E - Just a Hook

题意:
有几根棍子,给出几个区间的操作变成其他属性的棍子,问最后的值是多少

题解:
线段树区间修改

代码:

#include <bits/stdc++.h>

using namespace std;
#define lson left,mid,root << 1
#define rson mid+1,right,root << 1 | 1
typedef long long ll;

const int maxn = 1e5 + 10;

ll sum[maxn << 2];
ll lazy[maxn << 2];

void pushup(ll root)
{
    sum[root] = sum[root << 1] + sum[root << 1 | 1];
}

void pushdown(ll root, ll ln, ll rn)
{
    if(lazy[root])
        {
            lazy[root << 1] = lazy[root];
            lazy[root << 1 | 1] = lazy[root];

            sum[root << 1] = lazy[root] * ln;
            sum[root << 1 | 1] = lazy[root] * rn;

            lazy[root] = 0;
        }
}


void build(ll left, ll right, ll root)
{
    if(left == right)
        {
            sum[root] = 1;
            return ;
        }
    ll mid = left + right >> 1;
    build(lson);
    build(rson);
    pushup(root);
}

void update(ll left, ll right, ll root, ll L, ll R, ll c)
{
    if(L <= left && right <= R) 
        {
            sum[root] = c * (right - left + 1);
            lazy[root] = c;
            return;
        }
    ll mid = left + right >> 1;
    pushdown(root, mid - left + 1, right - mid);

    if(L <= mid)

---

▶ **任务说明 A**: 把下面所有数据行的文字一字不差地照抄出来,图片不要放进答案里。

(数据记录)
---

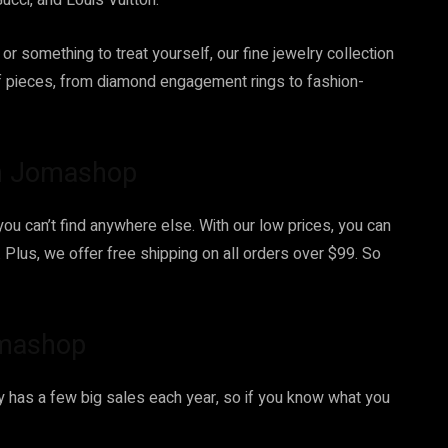
ucci, and Louis Vuitton.
 or something to treat yourself, our fine jewelry collection
f pieces, from diamond engagement rings to fashion-
on Jomashop
you can’t find anywhere else. With our low prices, you can
Plus, we offer free shipping on all orders over $99. So
omashop
ly has a few big sales each year, so if you know what you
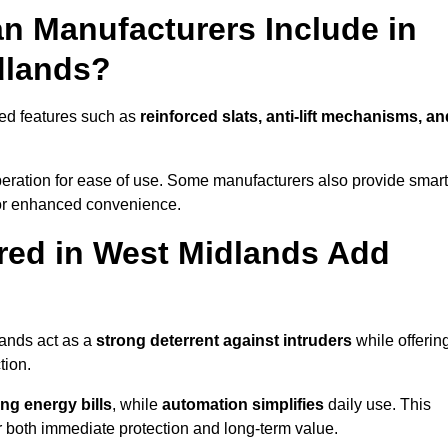
n Manufacturers Include in
dlands?
ed features such as
reinforced slats, anti-lift mechanisms, an
 operation for ease of use. Some manufacturers also provide smart
for enhanced convenience.
red in West Midlands Add
lands act as a
strong deterrent against intruders
while offerin
tion.
ng energy bills
, while
automation simplifies
daily use. This
er both immediate protection and long-term value.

---

▶ **任务说明 B**: 给定文章里,这道题的题解用的是什么方法?

▶ **作答区 A**:
ucci, and Louis Vuitton.
 or something to treat yourself, our fine jewelry collection
f pieces, from diamond engagement rings to fashion-
on Jomashop
you can’t find anywhere else. With our low prices, you can
Plus, we offer free shipping on all orders over $99. So
omashop
ly has a few big sales each year, so if you know what you
n Manufacturers Include in
dlands?
ed features such as
reinforced slats, anti-lift mechanisms, an
 operation for ease of use. Some manufacturers also provide smart
for enhanced convenience.
red in West Midlands Add
lands act as a
strong deterrent against intruders
while offerin
tion.
ng energy bills
, while
automation simplifies
daily use. This
er both immediate protection and long-term value.

▶ **作答区 B**: 线段树区间修改。